Start of Page text
Inflammasome-mediated pyroptotic and apoptotic cell death, and defense against infection

Abstract

Cell death is an effective strategy to limit intracellular infections. Canonical inflammasomes, including NLRP3, NLRC4, and AIM2, recruit and activate caspase-1 in response to a range of microbial stimuli and endogenous danger signals. Caspase-1 then promotes the secretion of IL-1β and IL-18 and a rapid form of lytic programmed cell death termed pyroptosis. A second inflammatory caspase, mouse caspase-11, mediates pyroptotic death through an unknown non-canonical inflammasome system in response to cytosolic bacteria. In addition, recent work shows that inflammasomes can also recruit procaspase-8, initiating apoptosis. The induction of multiple pathways of cell death has probably evolved to counteract microbial evasion of cell death pathways.
End of Page text
Copy out the whole inflammasome cell death abstract above word for word, including its title and heading.
Start of Given information
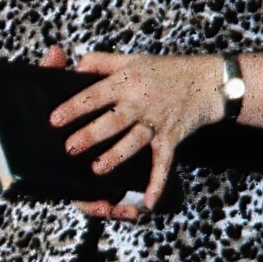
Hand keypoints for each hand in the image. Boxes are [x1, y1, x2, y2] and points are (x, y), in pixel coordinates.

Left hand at [47, 49, 222, 214]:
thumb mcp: (131, 59)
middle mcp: (140, 102)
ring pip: (134, 141)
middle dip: (91, 135)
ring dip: (116, 156)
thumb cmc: (165, 70)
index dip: (74, 107)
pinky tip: (148, 202)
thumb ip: (100, 62)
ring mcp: (156, 122)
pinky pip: (163, 163)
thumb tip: (74, 67)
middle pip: (112, 120)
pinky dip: (158, 182)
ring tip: (97, 169)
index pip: (95, 95)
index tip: (55, 119)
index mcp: (126, 82)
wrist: (207, 81)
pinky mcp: (171, 137)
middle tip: (70, 148)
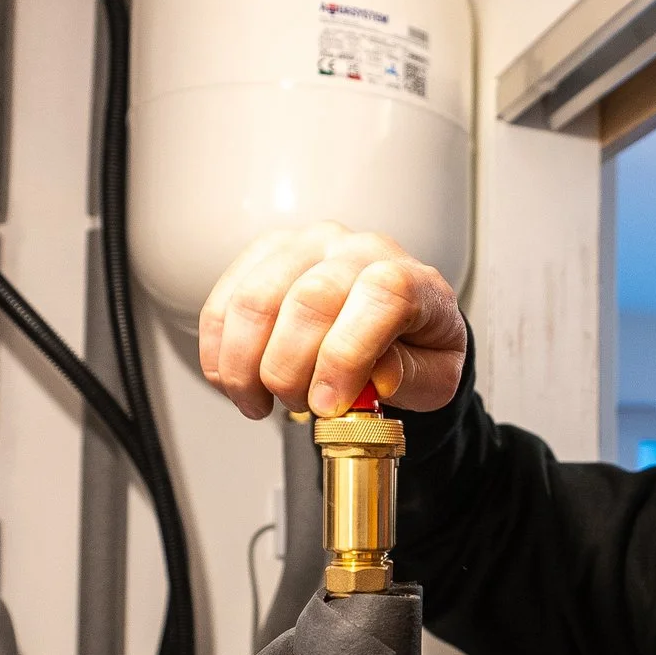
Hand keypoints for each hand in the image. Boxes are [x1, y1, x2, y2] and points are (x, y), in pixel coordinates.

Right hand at [197, 222, 466, 419]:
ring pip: (255, 300)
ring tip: (259, 403)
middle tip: (297, 407)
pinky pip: (225, 301)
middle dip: (290, 370)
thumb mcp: (435, 378)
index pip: (382, 297)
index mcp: (408, 277)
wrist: (396, 326)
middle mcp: (356, 250)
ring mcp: (306, 246)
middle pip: (309, 299)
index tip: (328, 406)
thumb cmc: (415, 350)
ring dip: (245, 366)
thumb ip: (413, 377)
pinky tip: (233, 382)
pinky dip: (219, 352)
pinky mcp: (265, 256)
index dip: (347, 357)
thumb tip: (377, 375)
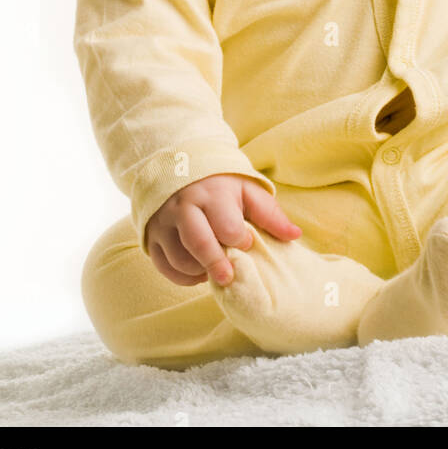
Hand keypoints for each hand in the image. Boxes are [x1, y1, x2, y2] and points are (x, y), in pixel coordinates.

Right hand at [145, 173, 301, 287]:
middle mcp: (184, 207)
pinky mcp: (152, 236)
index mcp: (212, 194)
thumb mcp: (248, 191)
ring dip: (199, 271)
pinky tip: (198, 273)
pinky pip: (163, 266)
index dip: (239, 239)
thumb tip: (295, 235)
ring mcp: (164, 222)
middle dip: (215, 263)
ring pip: (179, 258)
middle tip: (229, 278)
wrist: (182, 170)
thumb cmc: (222, 186)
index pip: (226, 225)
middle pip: (197, 242)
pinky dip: (181, 276)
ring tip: (215, 270)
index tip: (246, 242)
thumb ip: (270, 214)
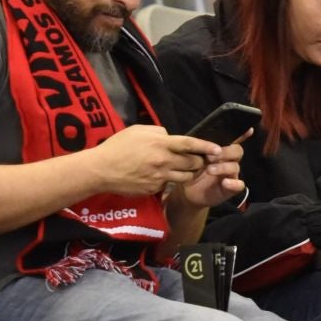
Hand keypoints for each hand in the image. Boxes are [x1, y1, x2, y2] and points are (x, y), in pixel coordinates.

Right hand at [90, 123, 211, 196]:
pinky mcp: (154, 189)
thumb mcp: (138, 130)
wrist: (101, 170)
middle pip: (193, 163)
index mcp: (160, 144)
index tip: (218, 149)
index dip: (206, 146)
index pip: (190, 144)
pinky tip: (162, 176)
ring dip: (189, 174)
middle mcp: (163, 161)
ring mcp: (159, 177)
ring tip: (185, 170)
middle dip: (200, 162)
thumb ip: (158, 132)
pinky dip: (170, 181)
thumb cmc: (118, 146)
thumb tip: (170, 136)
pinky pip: (169, 185)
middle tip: (200, 160)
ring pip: (185, 178)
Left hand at [177, 131, 246, 209]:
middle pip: (237, 151)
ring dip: (223, 167)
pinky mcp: (231, 188)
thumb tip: (199, 140)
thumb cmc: (192, 171)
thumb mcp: (192, 158)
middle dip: (225, 152)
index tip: (249, 130)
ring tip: (209, 170)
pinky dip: (233, 183)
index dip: (242, 135)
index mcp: (221, 151)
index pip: (233, 140)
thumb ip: (198, 149)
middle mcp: (228, 160)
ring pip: (235, 167)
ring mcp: (231, 174)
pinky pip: (239, 185)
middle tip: (210, 157)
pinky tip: (225, 182)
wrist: (188, 192)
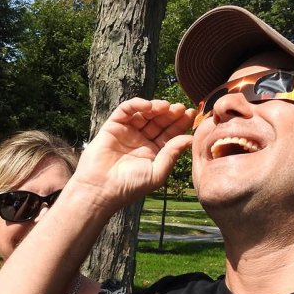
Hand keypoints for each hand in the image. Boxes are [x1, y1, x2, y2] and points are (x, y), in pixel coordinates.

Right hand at [71, 98, 194, 210]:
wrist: (101, 188)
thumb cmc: (130, 186)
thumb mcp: (157, 172)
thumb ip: (172, 154)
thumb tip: (190, 138)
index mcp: (153, 152)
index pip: (170, 134)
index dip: (180, 124)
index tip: (191, 115)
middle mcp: (141, 141)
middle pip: (159, 121)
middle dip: (171, 113)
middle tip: (181, 108)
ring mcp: (127, 132)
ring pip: (144, 113)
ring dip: (156, 107)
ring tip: (166, 106)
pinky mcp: (113, 126)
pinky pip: (126, 110)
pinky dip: (137, 105)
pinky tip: (148, 107)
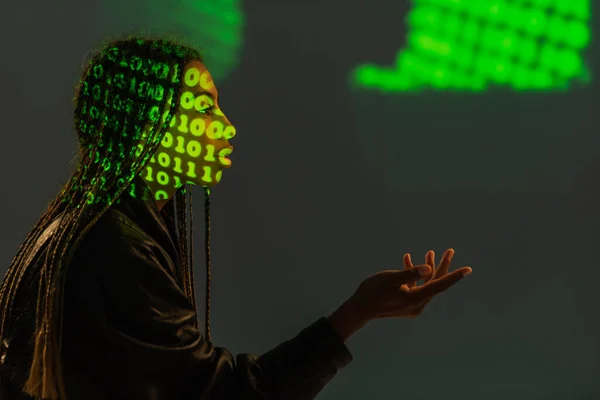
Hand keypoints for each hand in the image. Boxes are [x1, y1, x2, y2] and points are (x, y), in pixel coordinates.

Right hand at [349, 248, 470, 320]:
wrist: (359, 309)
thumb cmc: (373, 292)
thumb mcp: (391, 278)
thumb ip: (410, 273)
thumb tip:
End of Given information
**Answer below**
Inflammasome-mediated pyroptotic and apoptotic cell death, and defense against infection

Abstract

Cell death is an effective strategy to limit intracellular infections. Canonical inflammasomes, including NLRP3, NLRC4, and AIM2, recruit and activate caspase-1 in response to a range of microbial stimuli and endogenous danger signals. Caspase-1 then promotes the secretion of IL-1β and IL-18 and a rapid form of lytic programmed cell death termed pyroptosis. A second inflammatory caspase, mouse caspase-11, mediates pyroptotic death through an unknown non-canonical inflammasome system in response to cytosolic bacteria. In addition, recent work shows that inflammasomes can also recruit procaspase-8, initiating apoptosis. The induction of multiple pathways of cell death has probably evolved to counteract microbial evasion of cell death pathways.